Reunidos em São Paulo com o ex-presidente Luiz Inácio Lula da Silva na manhã desta sexta-feira (16), os presidentes do PT, PSB, PC do B e PDT e suas respectivas fundações chegaram ao consenso de que apoiam, na reforma política que tramita no Congresso, o financiamento público exclusivo para campanhas eleitorais.
“Essa é a melhor maneira de combater a corrupção. Isso uniu todos os partidos e vai constar do relatório do Henrique Fontana [deputado do PT relator da reforma política na comissão especial para debater o assunto na Câmara]”, afirmou o presidente do PT, o deputado Rui Falcão.
“A defesa do voto proporcional é outro consenso. Seja qual for o sistema de votação, se vai ter a lista partidária, como nós defendemos, ou outro sistema de voto. Também é consensual a redução dos mandatos dos senadores para quatro anos a partir de 2018 e a redução da idade mínima para a candidatura ao senado, que passa de 35 para 30 anos e, para a candidatura de deputados, de 21 para 18 anos”, explicou Falcão.

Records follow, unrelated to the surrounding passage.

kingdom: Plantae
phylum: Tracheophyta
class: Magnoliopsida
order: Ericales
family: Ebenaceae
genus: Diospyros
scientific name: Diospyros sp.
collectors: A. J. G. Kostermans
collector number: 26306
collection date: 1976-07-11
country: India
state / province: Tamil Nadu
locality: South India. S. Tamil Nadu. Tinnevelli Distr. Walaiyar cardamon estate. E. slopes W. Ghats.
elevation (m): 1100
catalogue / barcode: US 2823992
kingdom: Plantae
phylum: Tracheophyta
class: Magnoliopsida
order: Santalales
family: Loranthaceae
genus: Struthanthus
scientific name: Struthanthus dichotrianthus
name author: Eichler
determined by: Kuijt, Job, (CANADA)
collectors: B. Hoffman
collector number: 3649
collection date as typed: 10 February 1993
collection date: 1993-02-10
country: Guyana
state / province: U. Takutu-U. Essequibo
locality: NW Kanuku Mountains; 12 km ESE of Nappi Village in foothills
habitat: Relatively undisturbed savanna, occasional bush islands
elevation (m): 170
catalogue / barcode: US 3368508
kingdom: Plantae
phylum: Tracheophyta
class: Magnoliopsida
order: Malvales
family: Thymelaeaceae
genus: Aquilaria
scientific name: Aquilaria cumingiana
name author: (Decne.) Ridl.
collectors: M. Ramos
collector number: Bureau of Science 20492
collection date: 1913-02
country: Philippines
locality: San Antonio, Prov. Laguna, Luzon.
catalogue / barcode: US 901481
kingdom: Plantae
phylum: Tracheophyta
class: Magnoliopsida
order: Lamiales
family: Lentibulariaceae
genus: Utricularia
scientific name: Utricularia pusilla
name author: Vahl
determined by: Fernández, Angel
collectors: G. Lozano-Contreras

O presidente do PT também afirmou que vai procurar o PMDB para buscar a aprovação dos pontos já discutidos. Ele disse que ligou nesta sexta para o vice-presidente Michel Temer para começar o diálogo.
Segundo o governador de Pernambuco e presidente do PDT, Eduardo Campos, na comissão especial da Câmara os quatro partidos devem aprovar o voto proporcional misto, para que as propostas avancem. Contudo, vão analisar, no plenário, se essa posição será mantida, já que no seu partido, por exemplo, ainda não há consenso sobre o assunto.
Iniciativa popular
O relatório de Henrique Fontana é composto por um projeto de lei e quatro emendas constitucionais. Uma delas muda a data da posse para os dias 5, 10 e 15 de janeiro. Outra cria as federações partidárias, eliminando o coeficiente eleitoral. Também está previsa a eliminação de um suplente para senador, e seria considerado suplente o candidato mais votado para deputado do mesmo partido e no mesmo estado do senador. Além disso, há uma proposta de emenda constitucional que facilita a participação da sociedade na criação de projetos de lei.
“Vai ser possível utilizar a internet, por meio da assinatura digital, onde a sociedade vai poder apoiar a tramitação de projetos de lei ou de emendas constitucionais no parlamento”, explica Fontana. “Os projetos de iniciativa popular também teriam prioridade de tramitação”.
Custos crescentes
O deputado afirma que, durante a reunião, exibiu gráficos mostrando que os custos das campanhas eleitorais para deputado federal têm mais que dobrado de uma legislatura para outra. “Se continuar essa lógica, quem vai poder concorrer a um cargo no legislativo daqui a quatro anos? Ou pessoas muito ricas, ou pessoas que tenham uma facilidade muito grande com os financiadores privados”, afirma.
“A compreensão da sociedade é cada vez maior de que se vai ganhar muito com o financiamento público, republicano, impessoal. As pessoas vão percebendo que, quando aqueles que estão interessados nas decisões dos futuros governos são os mesmos que financiam as campanhas, esse não é o melhor caminho. O financiamento público garante governos com maior solidez, autonomia.”, garante.